# CONSIGNE
Recopiez à l'identique les lignes des entrées ci-dessous, de la ligne contenant "family: Crambidae" jusqu'à la ligne contenant "genus: Iris", celle-ci comprise. Laissez les images de côté dans votre réponse.

# DONNÉES SOURCES
:::
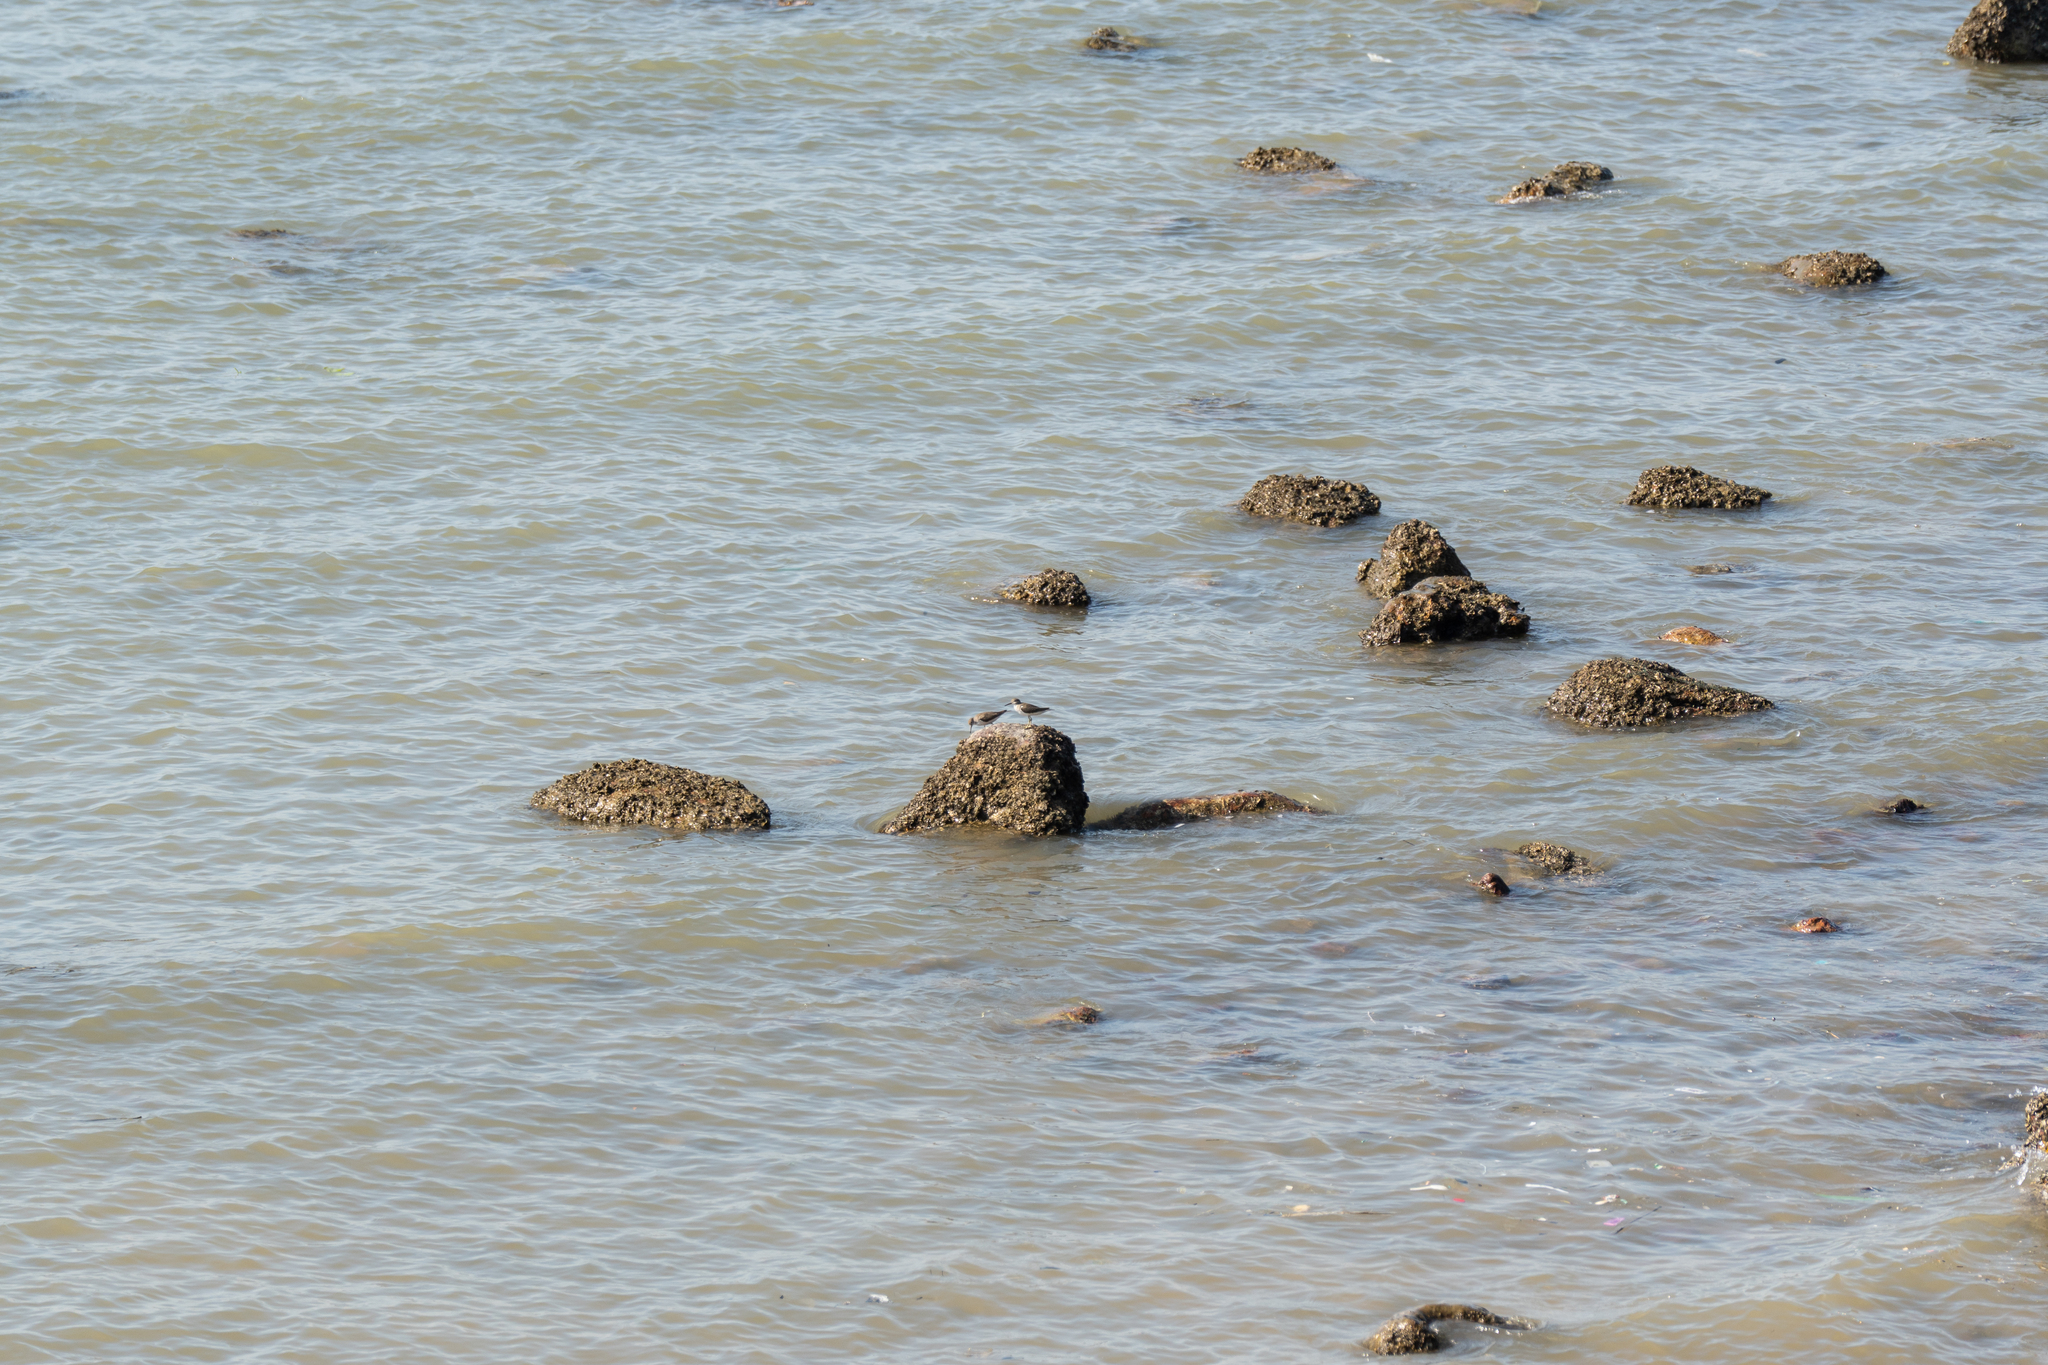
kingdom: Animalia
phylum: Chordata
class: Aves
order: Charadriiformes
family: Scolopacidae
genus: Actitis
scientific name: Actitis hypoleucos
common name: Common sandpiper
:::
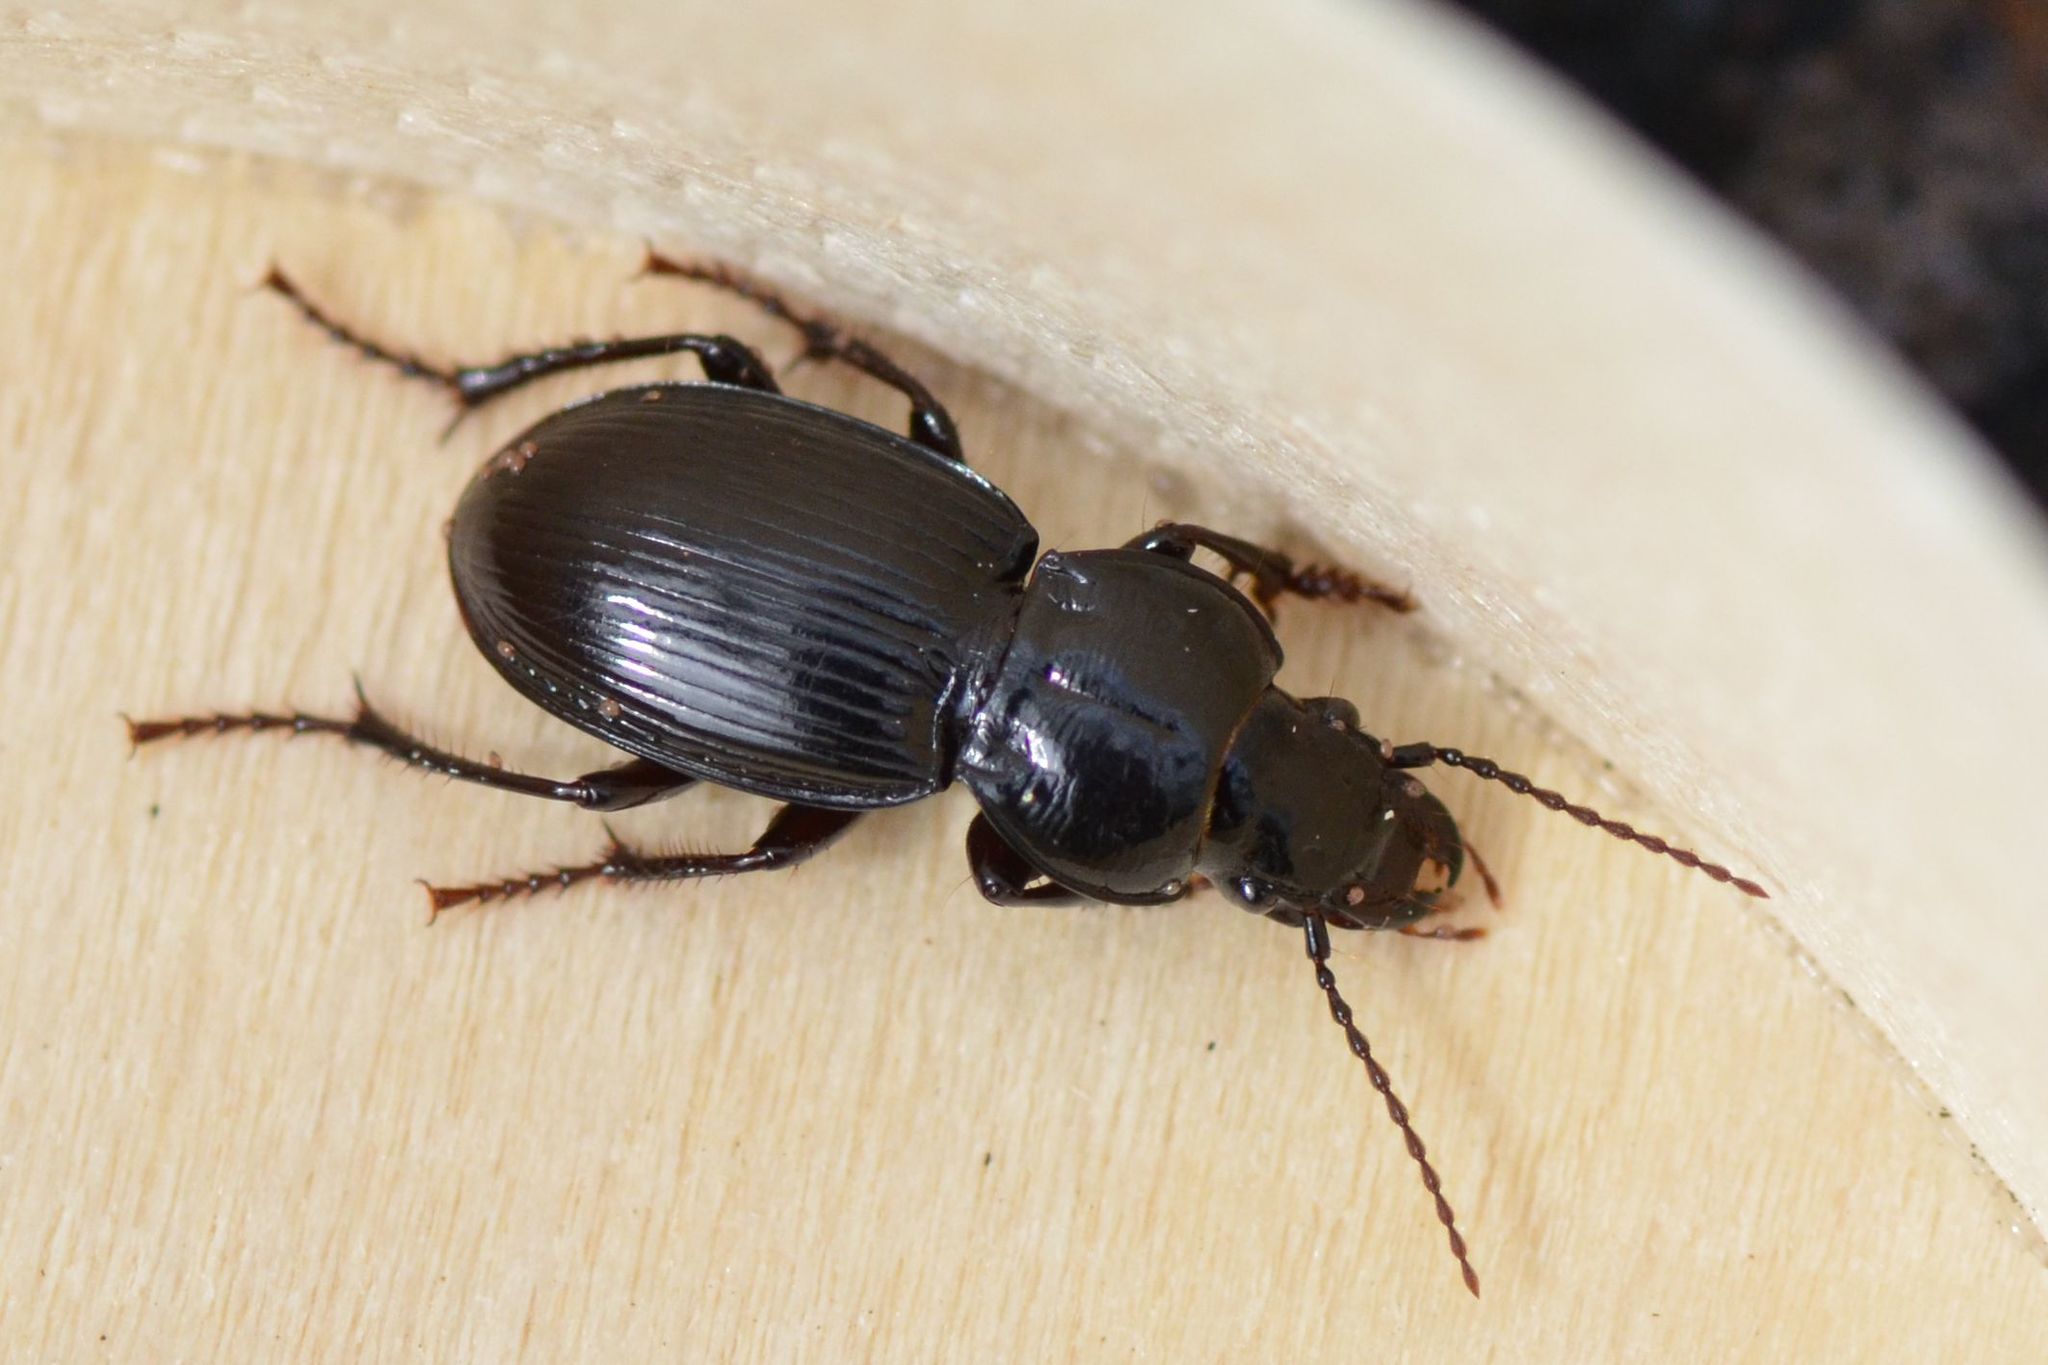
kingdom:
:::
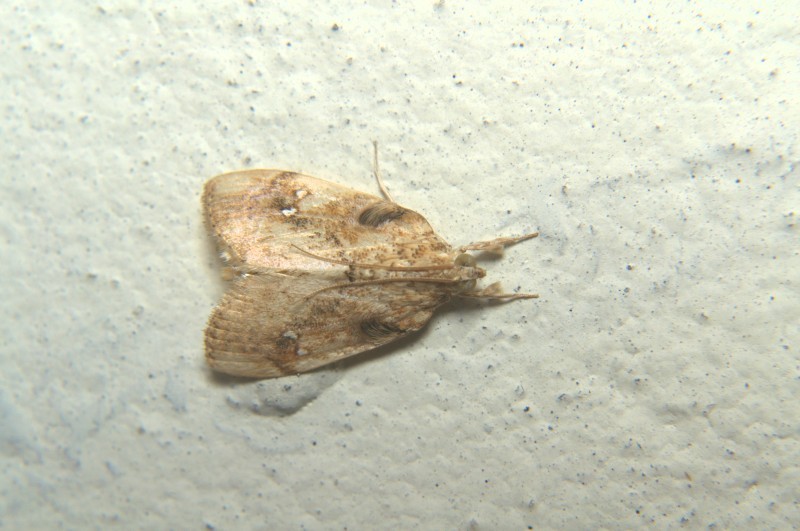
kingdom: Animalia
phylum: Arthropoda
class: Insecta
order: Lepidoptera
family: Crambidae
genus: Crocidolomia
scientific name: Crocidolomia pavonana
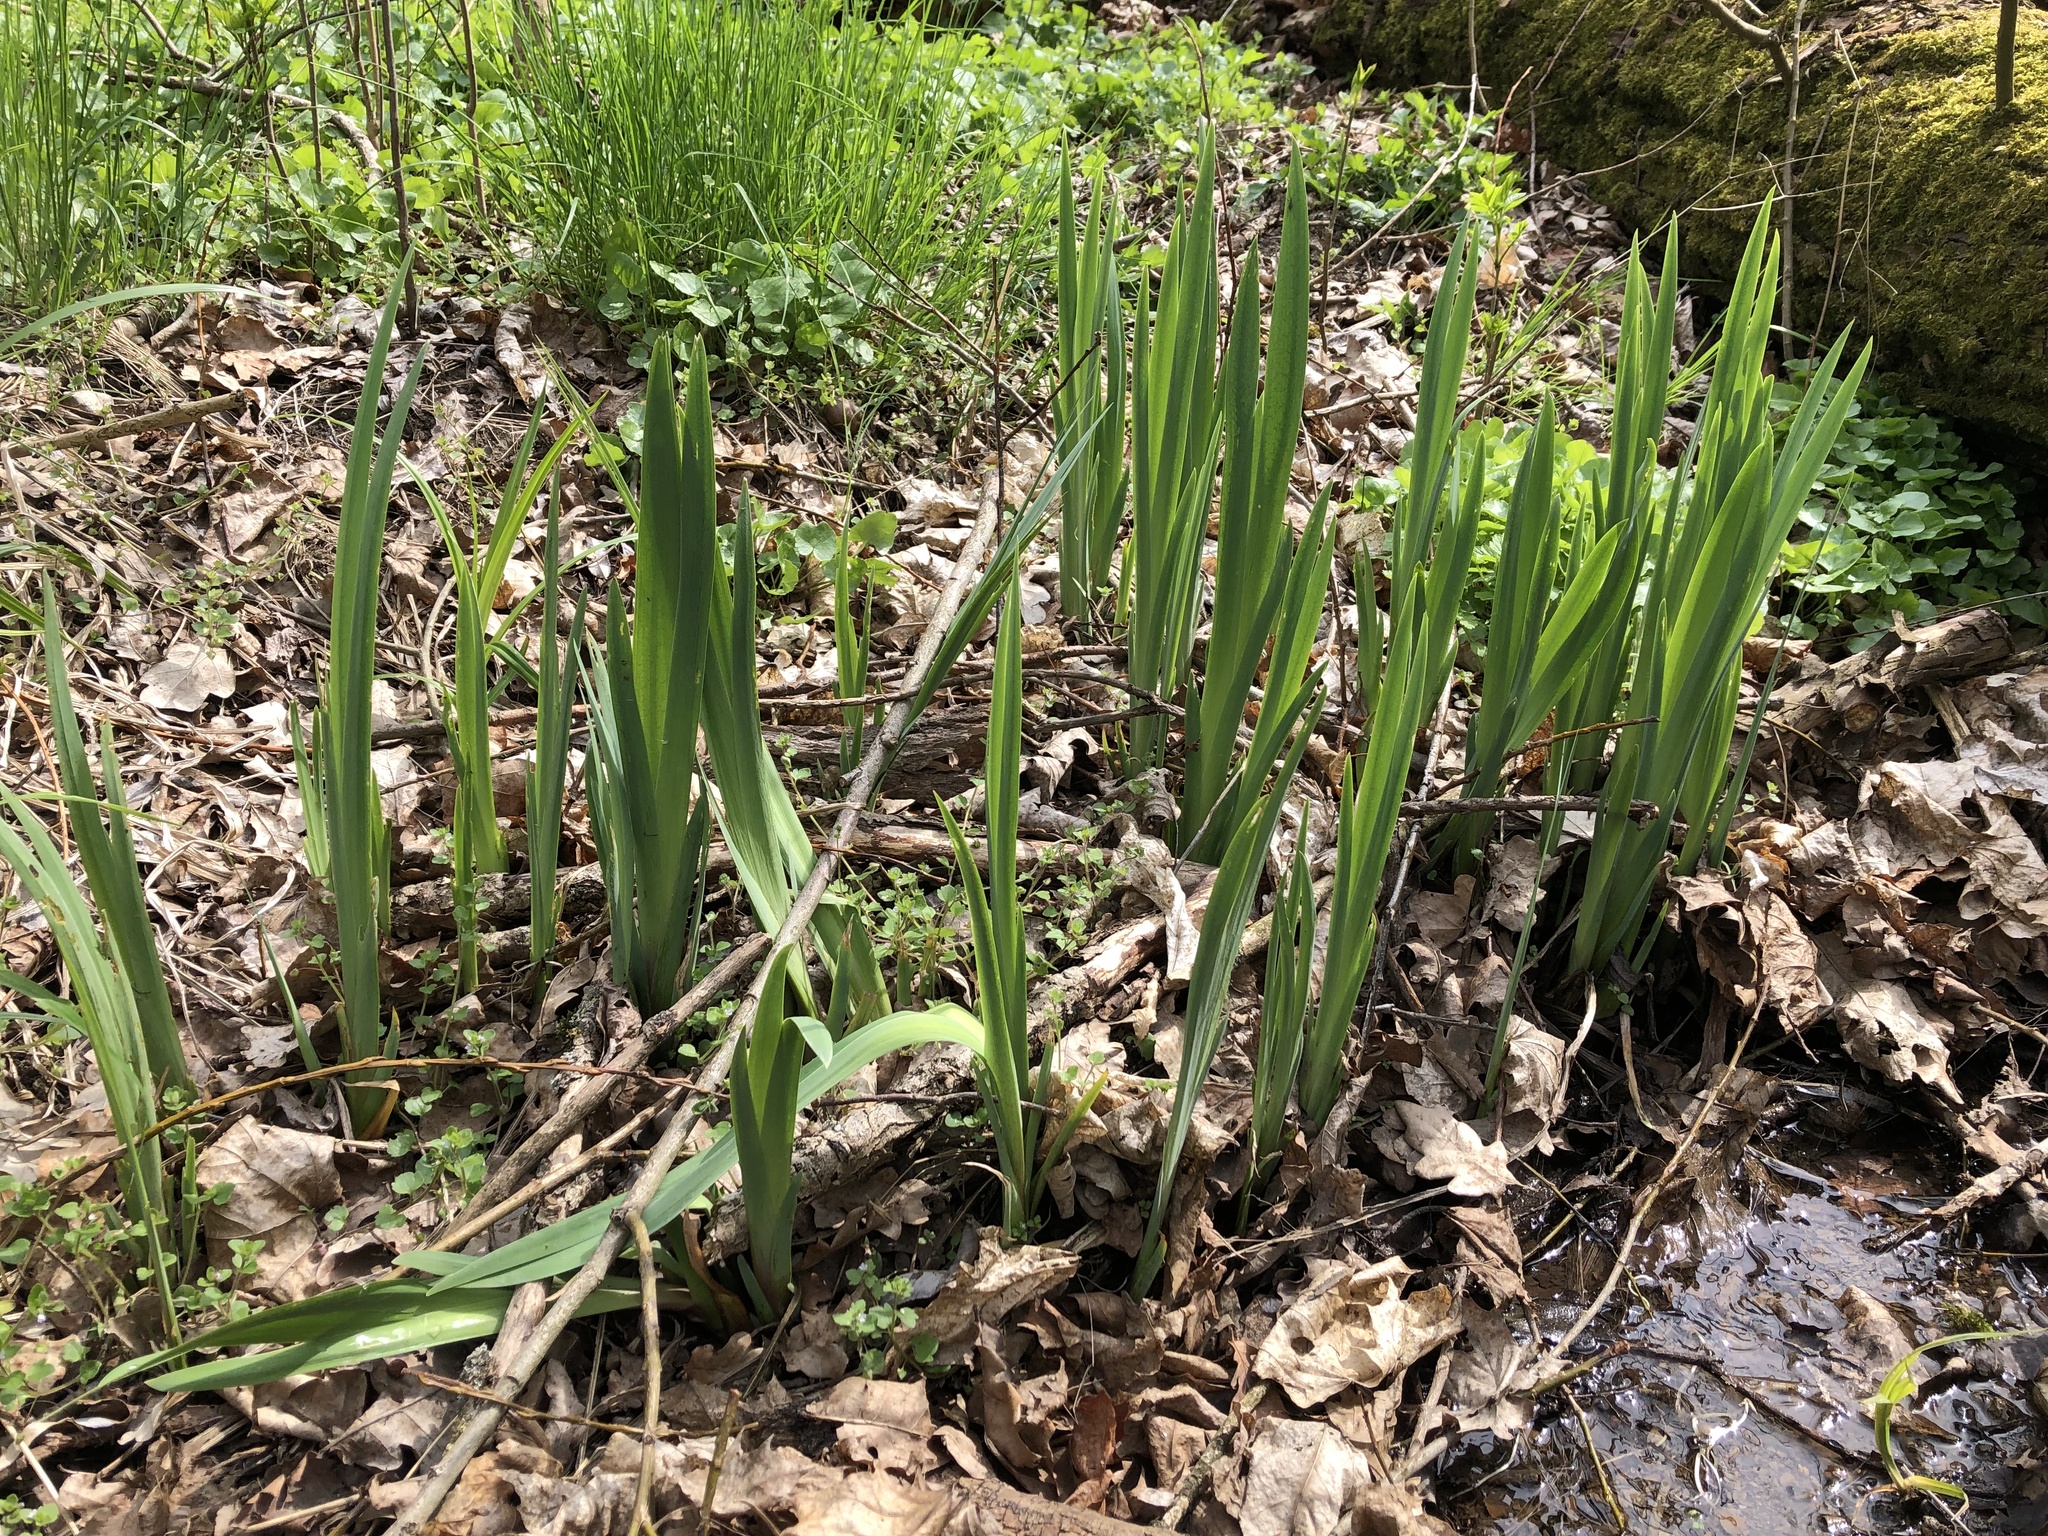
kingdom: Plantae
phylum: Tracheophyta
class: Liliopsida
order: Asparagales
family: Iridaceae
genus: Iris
:::
# BONNE RÉPONSE
family: Crambidae
genus: Crocidolomia
scientific name: Crocidolomia pavonana
kingdom: Plantae
phylum: Tracheophyta
class: Liliopsida
order: Asparagales
family: Iridaceae
genus: Iris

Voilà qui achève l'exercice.